It was supposed to be a nice little jaunt to the Good Luck bar for a drink or two. It’s a very rare occasion when Cathi gets the hankering to go out for drinks, so since the opportunity presented itself it was prudent of me to go grab it by the balls right?
One of the best things about where I live now is the fact that these places are within walking distance, so I broke out my gloves, iPod and all and headed down to the bar.
When I got there Catherine and Tyson were in the back room, so we sat and chilled in the corner and shot the shit. Everything was ok until this group arrives.
This Korean girl whose hair can best be described as a two-leaf clover with 10-foot high pompadours and an outfit Fergie would die for asks me quite nicely if she and her group of five could sit next to us. I politely oblige scooching closer to the corner to try and give them more room. The group of five quickly becomes a group of 10 or 12 surrounding us and forcing us deeper into the corner of the sofa. However we don’t really have a problem with that.

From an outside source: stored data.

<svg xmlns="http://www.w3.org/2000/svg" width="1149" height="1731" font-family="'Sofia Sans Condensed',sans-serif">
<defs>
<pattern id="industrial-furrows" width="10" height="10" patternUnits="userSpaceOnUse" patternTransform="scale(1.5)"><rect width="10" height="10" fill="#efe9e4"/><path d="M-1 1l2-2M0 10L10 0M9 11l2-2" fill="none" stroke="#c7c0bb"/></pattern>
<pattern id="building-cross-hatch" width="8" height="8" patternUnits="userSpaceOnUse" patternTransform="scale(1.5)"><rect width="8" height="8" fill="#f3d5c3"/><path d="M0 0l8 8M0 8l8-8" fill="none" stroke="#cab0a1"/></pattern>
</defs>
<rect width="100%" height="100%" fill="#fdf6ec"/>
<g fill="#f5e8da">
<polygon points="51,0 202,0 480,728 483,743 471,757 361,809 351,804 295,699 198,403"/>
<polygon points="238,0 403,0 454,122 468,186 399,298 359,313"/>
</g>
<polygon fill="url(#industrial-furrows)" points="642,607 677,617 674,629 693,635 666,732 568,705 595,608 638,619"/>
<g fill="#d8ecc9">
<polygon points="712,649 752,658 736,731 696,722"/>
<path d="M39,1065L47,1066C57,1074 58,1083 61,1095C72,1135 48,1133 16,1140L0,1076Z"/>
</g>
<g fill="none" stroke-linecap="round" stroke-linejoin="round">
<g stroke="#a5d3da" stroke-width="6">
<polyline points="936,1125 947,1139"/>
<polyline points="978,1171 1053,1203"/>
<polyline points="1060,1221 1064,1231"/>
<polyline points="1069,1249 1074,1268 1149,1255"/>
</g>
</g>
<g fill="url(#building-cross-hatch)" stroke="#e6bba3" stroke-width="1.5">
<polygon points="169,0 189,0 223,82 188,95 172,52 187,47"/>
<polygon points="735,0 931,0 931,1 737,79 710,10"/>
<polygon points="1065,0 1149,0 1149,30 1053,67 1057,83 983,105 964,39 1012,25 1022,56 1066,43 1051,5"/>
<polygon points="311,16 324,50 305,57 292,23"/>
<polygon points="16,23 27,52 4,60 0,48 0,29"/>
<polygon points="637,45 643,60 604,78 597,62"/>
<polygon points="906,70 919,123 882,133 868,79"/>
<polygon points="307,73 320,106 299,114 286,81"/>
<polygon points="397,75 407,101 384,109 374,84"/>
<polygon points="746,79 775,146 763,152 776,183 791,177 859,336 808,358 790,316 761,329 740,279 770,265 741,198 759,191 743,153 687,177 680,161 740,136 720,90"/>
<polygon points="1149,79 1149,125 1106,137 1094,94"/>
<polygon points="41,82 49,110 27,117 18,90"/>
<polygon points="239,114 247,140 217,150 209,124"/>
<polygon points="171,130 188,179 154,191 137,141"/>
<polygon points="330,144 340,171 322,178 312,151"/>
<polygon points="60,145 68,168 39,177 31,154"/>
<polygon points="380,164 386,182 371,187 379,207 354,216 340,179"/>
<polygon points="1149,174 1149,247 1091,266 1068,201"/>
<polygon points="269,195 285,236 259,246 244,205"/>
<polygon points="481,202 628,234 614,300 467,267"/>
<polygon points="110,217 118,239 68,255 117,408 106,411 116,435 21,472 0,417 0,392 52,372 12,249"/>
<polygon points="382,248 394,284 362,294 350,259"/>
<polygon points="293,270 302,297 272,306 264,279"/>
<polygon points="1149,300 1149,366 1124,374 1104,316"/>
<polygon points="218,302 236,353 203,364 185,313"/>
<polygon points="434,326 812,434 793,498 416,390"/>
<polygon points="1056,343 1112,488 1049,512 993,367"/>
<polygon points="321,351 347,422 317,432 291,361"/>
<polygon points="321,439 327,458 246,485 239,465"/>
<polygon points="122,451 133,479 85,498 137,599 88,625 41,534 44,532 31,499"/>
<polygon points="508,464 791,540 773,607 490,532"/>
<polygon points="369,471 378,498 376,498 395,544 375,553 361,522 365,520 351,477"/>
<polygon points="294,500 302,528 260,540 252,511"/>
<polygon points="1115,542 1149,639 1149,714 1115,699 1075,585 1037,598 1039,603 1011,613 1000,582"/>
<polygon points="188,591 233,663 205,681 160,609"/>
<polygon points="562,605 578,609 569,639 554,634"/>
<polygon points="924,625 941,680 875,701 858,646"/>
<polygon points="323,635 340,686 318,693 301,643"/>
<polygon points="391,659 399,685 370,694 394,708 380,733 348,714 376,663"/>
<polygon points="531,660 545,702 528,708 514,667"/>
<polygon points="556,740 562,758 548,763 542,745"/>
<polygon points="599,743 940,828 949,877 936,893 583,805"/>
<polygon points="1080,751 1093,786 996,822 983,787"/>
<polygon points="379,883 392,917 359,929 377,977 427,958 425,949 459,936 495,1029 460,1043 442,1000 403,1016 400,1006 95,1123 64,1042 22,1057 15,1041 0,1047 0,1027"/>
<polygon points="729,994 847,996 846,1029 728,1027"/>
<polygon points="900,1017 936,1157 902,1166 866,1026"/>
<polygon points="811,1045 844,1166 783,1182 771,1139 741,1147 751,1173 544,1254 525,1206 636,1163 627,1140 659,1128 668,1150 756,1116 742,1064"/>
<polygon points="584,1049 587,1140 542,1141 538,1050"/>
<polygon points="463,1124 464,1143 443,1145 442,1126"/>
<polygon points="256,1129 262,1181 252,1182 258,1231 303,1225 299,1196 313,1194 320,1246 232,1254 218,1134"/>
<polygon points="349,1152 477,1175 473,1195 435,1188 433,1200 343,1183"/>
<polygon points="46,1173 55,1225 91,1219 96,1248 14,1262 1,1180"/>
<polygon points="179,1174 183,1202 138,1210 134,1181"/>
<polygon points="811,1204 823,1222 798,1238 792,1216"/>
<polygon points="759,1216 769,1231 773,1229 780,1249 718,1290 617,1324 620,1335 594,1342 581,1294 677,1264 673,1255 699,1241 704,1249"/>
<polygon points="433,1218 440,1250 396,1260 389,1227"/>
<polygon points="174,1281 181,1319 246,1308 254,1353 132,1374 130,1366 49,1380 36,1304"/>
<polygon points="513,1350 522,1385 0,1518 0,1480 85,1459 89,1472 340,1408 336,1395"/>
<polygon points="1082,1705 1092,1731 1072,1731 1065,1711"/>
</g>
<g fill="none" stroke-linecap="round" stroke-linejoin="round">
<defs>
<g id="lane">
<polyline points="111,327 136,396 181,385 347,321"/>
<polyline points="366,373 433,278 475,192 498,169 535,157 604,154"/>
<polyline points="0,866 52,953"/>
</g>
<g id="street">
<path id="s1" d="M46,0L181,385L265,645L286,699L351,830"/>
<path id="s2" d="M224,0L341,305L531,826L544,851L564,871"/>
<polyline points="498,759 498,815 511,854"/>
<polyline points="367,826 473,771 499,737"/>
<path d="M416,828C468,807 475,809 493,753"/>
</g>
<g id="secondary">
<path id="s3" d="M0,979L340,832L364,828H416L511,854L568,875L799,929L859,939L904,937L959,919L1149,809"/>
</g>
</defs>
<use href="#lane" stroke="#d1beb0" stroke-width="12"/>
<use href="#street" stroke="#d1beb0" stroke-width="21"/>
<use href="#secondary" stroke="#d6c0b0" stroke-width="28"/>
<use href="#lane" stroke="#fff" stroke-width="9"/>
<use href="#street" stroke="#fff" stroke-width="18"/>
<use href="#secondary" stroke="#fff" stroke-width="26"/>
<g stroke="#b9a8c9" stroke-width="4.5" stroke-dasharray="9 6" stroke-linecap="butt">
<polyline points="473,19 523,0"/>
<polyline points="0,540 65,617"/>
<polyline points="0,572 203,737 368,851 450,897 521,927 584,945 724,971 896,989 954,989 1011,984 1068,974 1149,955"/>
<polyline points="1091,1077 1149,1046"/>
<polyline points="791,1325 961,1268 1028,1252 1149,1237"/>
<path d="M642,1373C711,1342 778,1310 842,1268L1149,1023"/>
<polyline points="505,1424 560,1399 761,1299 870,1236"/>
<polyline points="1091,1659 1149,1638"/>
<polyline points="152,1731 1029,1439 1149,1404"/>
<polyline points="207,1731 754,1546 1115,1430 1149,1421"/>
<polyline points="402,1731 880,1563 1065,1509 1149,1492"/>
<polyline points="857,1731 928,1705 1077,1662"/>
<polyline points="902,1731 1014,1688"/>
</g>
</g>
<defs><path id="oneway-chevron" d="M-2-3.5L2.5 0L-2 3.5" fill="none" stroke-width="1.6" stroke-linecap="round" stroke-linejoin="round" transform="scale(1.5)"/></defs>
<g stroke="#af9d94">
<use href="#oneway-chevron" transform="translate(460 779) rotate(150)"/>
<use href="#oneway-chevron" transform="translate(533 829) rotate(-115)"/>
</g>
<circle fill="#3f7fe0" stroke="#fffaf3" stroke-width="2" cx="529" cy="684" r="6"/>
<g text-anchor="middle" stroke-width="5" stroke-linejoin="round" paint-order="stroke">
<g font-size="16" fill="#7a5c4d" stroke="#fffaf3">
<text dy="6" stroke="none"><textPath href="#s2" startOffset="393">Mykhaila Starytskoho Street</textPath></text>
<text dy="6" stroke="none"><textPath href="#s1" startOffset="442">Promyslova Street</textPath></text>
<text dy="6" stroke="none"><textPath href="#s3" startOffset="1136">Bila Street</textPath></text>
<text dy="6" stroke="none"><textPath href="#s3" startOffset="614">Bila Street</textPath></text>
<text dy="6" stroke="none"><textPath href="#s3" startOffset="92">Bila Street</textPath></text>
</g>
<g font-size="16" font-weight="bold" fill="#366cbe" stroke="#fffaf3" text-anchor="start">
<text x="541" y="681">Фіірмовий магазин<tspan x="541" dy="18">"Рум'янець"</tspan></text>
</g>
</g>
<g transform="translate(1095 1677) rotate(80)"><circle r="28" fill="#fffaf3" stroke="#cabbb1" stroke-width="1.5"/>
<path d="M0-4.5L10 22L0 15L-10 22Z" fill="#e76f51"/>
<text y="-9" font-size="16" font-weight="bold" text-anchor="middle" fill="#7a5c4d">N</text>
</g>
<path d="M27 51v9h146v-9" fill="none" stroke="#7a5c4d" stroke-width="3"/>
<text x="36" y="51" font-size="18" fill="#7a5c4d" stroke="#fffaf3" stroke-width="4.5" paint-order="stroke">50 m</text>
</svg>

That is until the camera comes out. Now in such a dim-lit place as the Good Luck bar, the flash of a camera can be quite harsh on the eyes. It’s much like watching those Japanese kids cartoons that induce seizures. But these out-of-towners which we surmise to be from Torrance are having a good time, and what’s the harm of a picture or two?

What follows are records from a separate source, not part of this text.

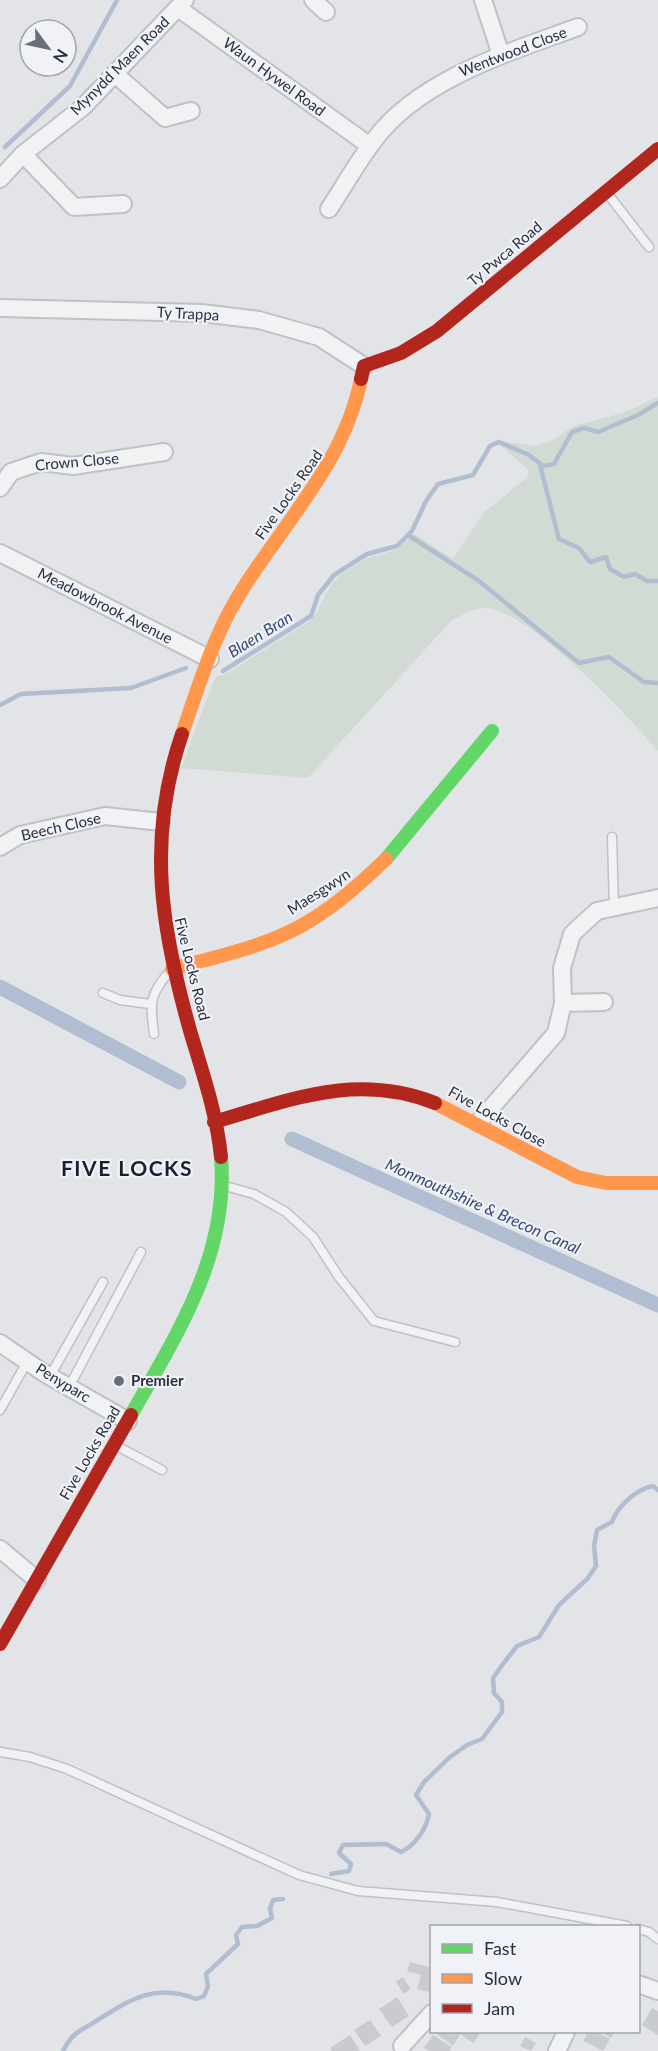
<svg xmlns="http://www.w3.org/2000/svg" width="658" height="2051" viewBox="0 0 658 2051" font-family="Lato,sans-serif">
  <rect width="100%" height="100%" fill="#e3e4e7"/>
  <path fill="#d2dbd3" d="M658,397V751C629,717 529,610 485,608C473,608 462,615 451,621L308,778L181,768L215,677L226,674L307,623L315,615L332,583L343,573L365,559L396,550L414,534L453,559L484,512L527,478L529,471L495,440L536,446L552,440L574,426L622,413Z"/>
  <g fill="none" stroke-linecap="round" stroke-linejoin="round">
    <path stroke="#b1bdd1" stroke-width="4.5" d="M5,147L70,86L117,0
      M540,465L559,539L579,548L590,562L606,557L610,569L624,577L635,574L647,581H658
      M408,535L479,581L579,663L609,657L644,682L658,683
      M223,671L311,616L318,595L334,575L367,554L397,546L412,531L426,501L438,484L473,475L490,446L499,442L529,455L543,466L554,464L572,432L584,428L598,432L638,415L658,403
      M0,705L21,694L131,688L186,668
      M331,1874L349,1871L351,1864L339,1853L343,1845L386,1844L401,1852C415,1845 426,1830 429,1814L416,1795L424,1782L450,1757L467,1745L482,1739L502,1712V1702L494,1693L493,1678L503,1664L517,1646L539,1637L559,1605L588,1578L596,1566L594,1546L597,1530L612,1522C617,1507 636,1489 653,1486L658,1490
      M63,2051C72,2034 76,2033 93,2023C128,2001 153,1982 196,1999L204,1996L208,1986L206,1974L238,1944L236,1935L242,1927L257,1926L272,1918L270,1909L273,1900L283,1899"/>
    <path stroke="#b1bdd1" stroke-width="15" d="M0,987L179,1082
      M292,1139L658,1305"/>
  </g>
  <path fill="#cacbcf" d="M410,1962L432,1968L429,1992L417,1989L421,1975L407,1971Z
    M403,1977L411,1989L404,1994L396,1982Z
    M397,1997L409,2016L392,2027L379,2009Z
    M652,2008L658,2011V2035L642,2025Z
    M370,2020L381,2036L365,2046L354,2030Z
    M434,2032H459L461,2033L453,2046Z
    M463,2032H481L473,2043L461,2035Z
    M588,2032H596L610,2039L603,2051L583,2041Z
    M600,2032H615L611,2038Z
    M350,2035L360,2051H332L330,2048Z
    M433,2035L452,2047L450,2051H429L424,2048Z
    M525,2037L536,2043L531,2051L520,2046Z"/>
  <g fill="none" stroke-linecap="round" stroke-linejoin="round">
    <defs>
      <path id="lane" d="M607,193L649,247
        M612,837L614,907
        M103,993L120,1000L150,1004
        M154,1034C150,1003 149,994 171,970
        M225,1186L254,1194L286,1212L313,1237L339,1277L374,1321L455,1342
        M50,1376L103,1282
        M69,1387L141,1252
        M0,1410L27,1362
        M115,1445L162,1470
        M0,1752L30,1757L67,1769L299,1875L358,1891L497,1902L627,1926
        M638,1929L649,1932L658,1939"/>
      <path id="street" d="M313,0L326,12
        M483,0L501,55
        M178,8L370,146
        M115,74L165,118L191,111
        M23,154L74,207L123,204
        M0,179L23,154L83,107L185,0
        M329,209C344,186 358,161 375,139C420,79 510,52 578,27
        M0,308L202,313L259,320L319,337L364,366
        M0,488L11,472L41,462L73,466L164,452
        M0,553L210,659
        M0,847L20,835L105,816L161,822
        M563,1003L604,1002
        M478,1123L556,1033L563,1003L562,968L572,934L597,911L658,898
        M0,1343L44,1373L128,1421
        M0,1549L37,1580
        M638,1984L658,1991
        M402,2046L432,2013
        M557,2051L566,2032"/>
    </defs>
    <use href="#lane" stroke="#c0c1c4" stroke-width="11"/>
    <use href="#street" stroke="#c0c1c4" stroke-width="20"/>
    <use href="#lane" stroke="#f1f2f4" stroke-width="8"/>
    <use href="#street" stroke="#f1f2f4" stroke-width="16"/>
    <path stroke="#63d668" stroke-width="14" d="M386,859L492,731
      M131,1415C177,1334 229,1255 221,1157"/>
    <path stroke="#ff974d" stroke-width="14" d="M182,734C198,688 213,637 239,595C283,523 344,464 361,379
      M172,969C218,956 270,946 311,920C339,903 363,881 386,859
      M435,1103L577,1177L606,1183H658"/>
    <path stroke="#b3261e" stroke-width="14" d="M361,379L364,366L401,353L437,331L658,149
      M182,734C146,839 161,929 191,1034C203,1074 217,1115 221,1157
      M214,1122C290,1100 356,1072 435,1103
      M0,1644L131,1415"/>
  </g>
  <circle fill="#6a6e7a" stroke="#f0f2f7" stroke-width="2" cx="119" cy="1381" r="6"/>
  <g text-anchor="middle" stroke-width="4.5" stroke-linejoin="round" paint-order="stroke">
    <g font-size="15" fill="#292f40" stroke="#f0f2f7">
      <text transform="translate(513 52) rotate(-21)" y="5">Wentwood Close</text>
      <text transform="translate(120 66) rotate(-45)" y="5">Mynydd Maen Road</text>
      <text transform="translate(274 77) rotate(36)" y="5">Waun Hywel Road</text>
      <text transform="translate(505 254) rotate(-40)" y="5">Ty Pwca Road</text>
      <text transform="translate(188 314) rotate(3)" y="5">Ty Trappa</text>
      <text transform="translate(77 462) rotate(-5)" y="5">Crown Close</text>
      <text transform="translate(289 495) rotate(-55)" y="5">Five Locks Road</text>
      <text transform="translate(105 606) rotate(27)" y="5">Meadowbrook Avenue</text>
      <text transform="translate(61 827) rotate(-13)" y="5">Beech Close</text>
      <text transform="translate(319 892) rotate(-33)" y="5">Maesgwyn</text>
      <text transform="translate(192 969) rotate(76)" y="5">Five Locks Road</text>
      <text transform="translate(497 1117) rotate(29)" y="5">Five Locks Close</text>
      <text transform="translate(63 1383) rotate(31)" y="5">Penyparc</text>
      <text transform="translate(90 1453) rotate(-60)" y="5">Five Locks Road</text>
    </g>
    <g font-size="15" font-weight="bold" fill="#292f40" stroke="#f0f2f7" text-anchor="start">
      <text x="131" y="1386">Premier</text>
    </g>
    <g font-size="16" font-style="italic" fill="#344873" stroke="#f0f2f7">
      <text transform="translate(260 634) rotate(-32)" y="6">Blaen Bran</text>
      <text transform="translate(483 1206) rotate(24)" y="6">Monmouthshire &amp; Brecon Canal</text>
    </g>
    <g font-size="21" font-weight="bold" letter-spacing="1.5" fill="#1b2031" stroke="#f0f2f7">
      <text x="127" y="1176">FIVE LOCKS</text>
    </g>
  </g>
  <rect x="430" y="1925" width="210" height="108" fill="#f0f2f7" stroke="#a0a4ae" stroke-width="1.5"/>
  <rect x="442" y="1944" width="30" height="9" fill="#63d668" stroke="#a0a4ae" stroke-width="1.5"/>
  <text x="484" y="1955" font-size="18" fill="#292f40">Fast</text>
  <rect x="442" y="1974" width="30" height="9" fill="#ff974d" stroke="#a0a4ae" stroke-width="1.5"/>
  <text x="484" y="1985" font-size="18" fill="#292f40">Slow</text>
  <rect x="442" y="2004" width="30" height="9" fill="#b3261e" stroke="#a0a4ae" stroke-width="1.5"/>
  <text x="484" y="2015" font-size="18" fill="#292f40">Jam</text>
  <g transform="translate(48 48) rotate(123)"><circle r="28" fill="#f0f2f7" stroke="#a0a4ae" stroke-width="1.5"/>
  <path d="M0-4.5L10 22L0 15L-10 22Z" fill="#6a6e7a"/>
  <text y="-9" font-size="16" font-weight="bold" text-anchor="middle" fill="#292f40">N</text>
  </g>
</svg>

Then we realize that a picture or two becomes a complete documentary of their night out into the glitzy underbelly of the Eastside, their proof of accomplishment from the minutes they toiled on Yelp. Tyson asks one person in that group if they could stop the documentary since the flash is really grating. That one request then turns into a complete affront to their having fun. It’s almost as if we were the cops raiding their rave and trying to confiscate their drugs. Whatever.
As the verbal vollies started to come to an end, Ms. Geisha Pompadour lashes out, “Why don’t you guys get a life?”

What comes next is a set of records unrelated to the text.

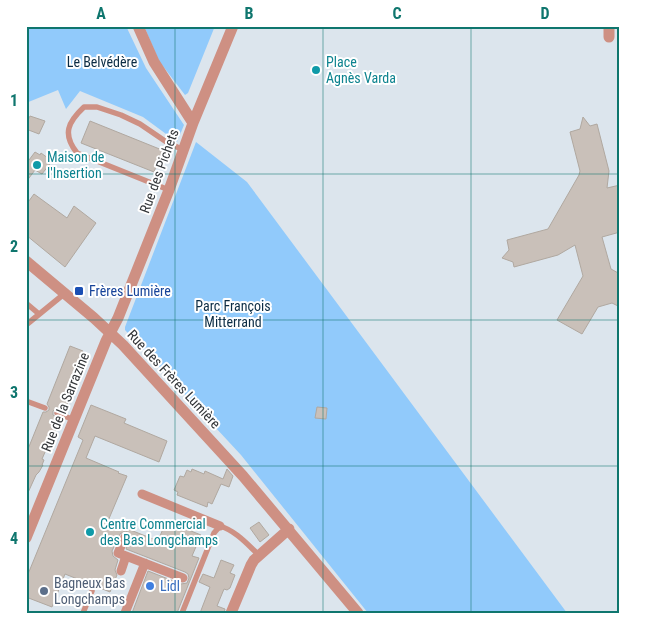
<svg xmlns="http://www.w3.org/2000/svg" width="646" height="639" font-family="'Roboto Condensed',sans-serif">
<rect width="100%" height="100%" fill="#dce5ed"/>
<path fill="#91cafb" d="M26 26H126L146 68 184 125 177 142 143 117 80 91 66 109 58 90 26 103Z
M144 26H215L188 93 185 95 159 61Z
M196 142 247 182 567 613H368L241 455 125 330V327Z"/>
<path fill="#c9c0b9" stroke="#b0a8a0" d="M30 116 45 121 39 134 26 129V119L28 120Z
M583 117 590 126 597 124 609 171 607 188 620 185V232L602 237 611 269 620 274V307L612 303 598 307 582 334 557 320 583 276 575 245 558 255 514 267 513 262 502 258 509 250 507 240 548 229 579 175 580 171 570 132 580 129Z
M90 121 162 150 154 172 81 143Z
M35 152 40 155 41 153 52 161 42 174 35 170 26 182V164Z
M34 194 67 218 74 206 96 223 65 267 26 235V205Z
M70 346 83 351 81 356 82 368 77 378H75L69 394H70L69 400 65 409 63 410 56 408 53 411V415L59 419 56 424 55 434 50 443H49L42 459 44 460 42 465H43L39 472 36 475 26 497V454L43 412H46L49 410V407L47 404Z
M91 405 126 419 124 423 167 441 159 462 95 436 86 458 119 472 118 473 127 476 108 521 158 541 165 524 170 526 171 523 201 535 192 556 199 558 177 613H132L148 571 181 584 187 583 189 578 188 574 185 572 126 549 131 537 130 533 125 531 120 534 112 551 113 556 118 560 115 570 117 575 110 592 65 574 52 607 26 597V579L83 440 78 437Z
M317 407 327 408 326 419 315 418Z
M192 469 204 474 205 471 223 479 227 469 233 476 229 487 221 484 212 504 208 502 207 507 177 495 178 492 174 490 180 476 184 477 187 470 191 472Z
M259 522 269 535 260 542 250 528Z
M221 560 234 565 230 573 235 575 230 588 227 590 224 589 217 606 225 609 224 613H200L210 587 199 582 203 574 214 578Z"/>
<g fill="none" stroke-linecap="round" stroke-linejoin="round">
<path stroke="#ce9083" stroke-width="5.5" d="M169 190 77 153C62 134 68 122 84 107H97L121 115 140 124 165 141 183 150
M26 303 39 314
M26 325 64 294
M26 401 45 408
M57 413 74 420
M83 613 92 591
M182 613 214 533 220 526C236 531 247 544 259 555"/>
<path stroke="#ce9083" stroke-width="9" d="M142 494 220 526
M125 537 118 553 126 556
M121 571 126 556 183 578
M125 613 145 563"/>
<path stroke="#ce9083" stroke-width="11" d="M138 26 154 62 193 123
M609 37V26
M26 261 94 318 123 345 243 476 358 613
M26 538 106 341 118 318 169 190 193 123 233 26
M231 613 251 565 254 560 289 529"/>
</g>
<path fill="none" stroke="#0f766e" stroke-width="1" stroke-opacity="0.55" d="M175 26V613M323 26V613M471 26V613M26 174H620M26 320H620M26 466H620"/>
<g fill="#0f9aa8" stroke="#fff" stroke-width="2">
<circle cx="316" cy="70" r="5"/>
<circle cx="37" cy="165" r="5"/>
<circle cx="90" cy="532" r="5"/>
</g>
<rect fill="#1a4fb4" stroke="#fff" stroke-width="2" x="74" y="286" width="10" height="10" rx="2.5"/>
<circle fill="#3f7fe0" stroke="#fff" stroke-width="2" cx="150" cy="586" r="5"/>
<circle fill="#5c6f8a" stroke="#fff" stroke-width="2" cx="44" cy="591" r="5"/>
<g text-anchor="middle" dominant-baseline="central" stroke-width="4" stroke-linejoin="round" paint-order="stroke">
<g font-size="14" fill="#0b2c44" stroke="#fff">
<text x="102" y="62">Le Belvédère</text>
<text x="233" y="306">Parc François<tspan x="233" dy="16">Mitterrand</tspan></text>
</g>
<g font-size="14" fill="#0d838f" stroke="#fff" text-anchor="start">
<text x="326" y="62">Place<tspan x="326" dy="16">Agnès Varda</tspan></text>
<text x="47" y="157">Maison de<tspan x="47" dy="16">l'Insertion</tspan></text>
<text x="100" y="524">Centre Commercial<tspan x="100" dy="16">des Bas Longchamps</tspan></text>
</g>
<g font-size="14" fill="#34373a" stroke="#fff">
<text transform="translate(159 171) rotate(-70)">Rue des Pichets</text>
<text transform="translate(174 379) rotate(47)">Rue des Frères Lumière</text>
<text transform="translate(65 402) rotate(-68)">Rue de la Sarrazine</text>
</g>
<g font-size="14" fill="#164399" stroke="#fff" text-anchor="start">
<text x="89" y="291">Frères Lumière</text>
</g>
<g font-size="14" fill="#4e5e75" stroke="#fff" text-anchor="start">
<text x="54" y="583">Bagneux Bas<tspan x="54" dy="16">Longchamps</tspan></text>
</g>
<g font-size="14" fill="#366cbe" stroke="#fff" text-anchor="start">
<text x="160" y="586">Lidl</text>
</g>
</g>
<rect width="646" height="639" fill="none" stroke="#ffffff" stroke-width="55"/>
<rect x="28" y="28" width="590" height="584" fill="none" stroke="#0f766e" stroke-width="2"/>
<g font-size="16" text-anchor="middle" font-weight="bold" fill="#0f766e">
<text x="101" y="19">A</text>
<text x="249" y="19">B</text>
<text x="397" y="19">C</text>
<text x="545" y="19">D</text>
<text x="14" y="106">1</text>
<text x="14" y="252">2</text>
<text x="14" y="398">3</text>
<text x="14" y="544">4</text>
</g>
</svg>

Which quickly got me thinking, wait, do I have a life? Well I go to work everyday, a cog in the well-oiled capitalist machine being a willing participant in the demise of civilization. In return I get money which helps give me the illusion that I am prospering rather than rotting my soul. I have friends, and we enjoy each other’s company (I assume) which helps buffer the rotting a bit. I do go out to bars every now and again to give the illusion that I am still in the part of my life where I’m wild and willing to take a ravenous bite out of culture.
But hold on a minute. They’re the ones coming to a neighborhood bar thrusting their presence upon everyone in the bar while taking pictures every second as if their presence needs to be confirmed. One picture missed is yet another denial of their life. So in the end is it really us who needs a life?
I mean granted my life isn’t all glitz and glamor. There’s the paying the bills, making sure I have enough money in my bank account to pay bills and all of that rot. But at least I’m not going into a Torrance bar with my group of friends and taking pictures incessantly. I’ll leave that to Sir David Attenborough.
In the end, after they left our area and continued to document their night, we still had an enjoyable time.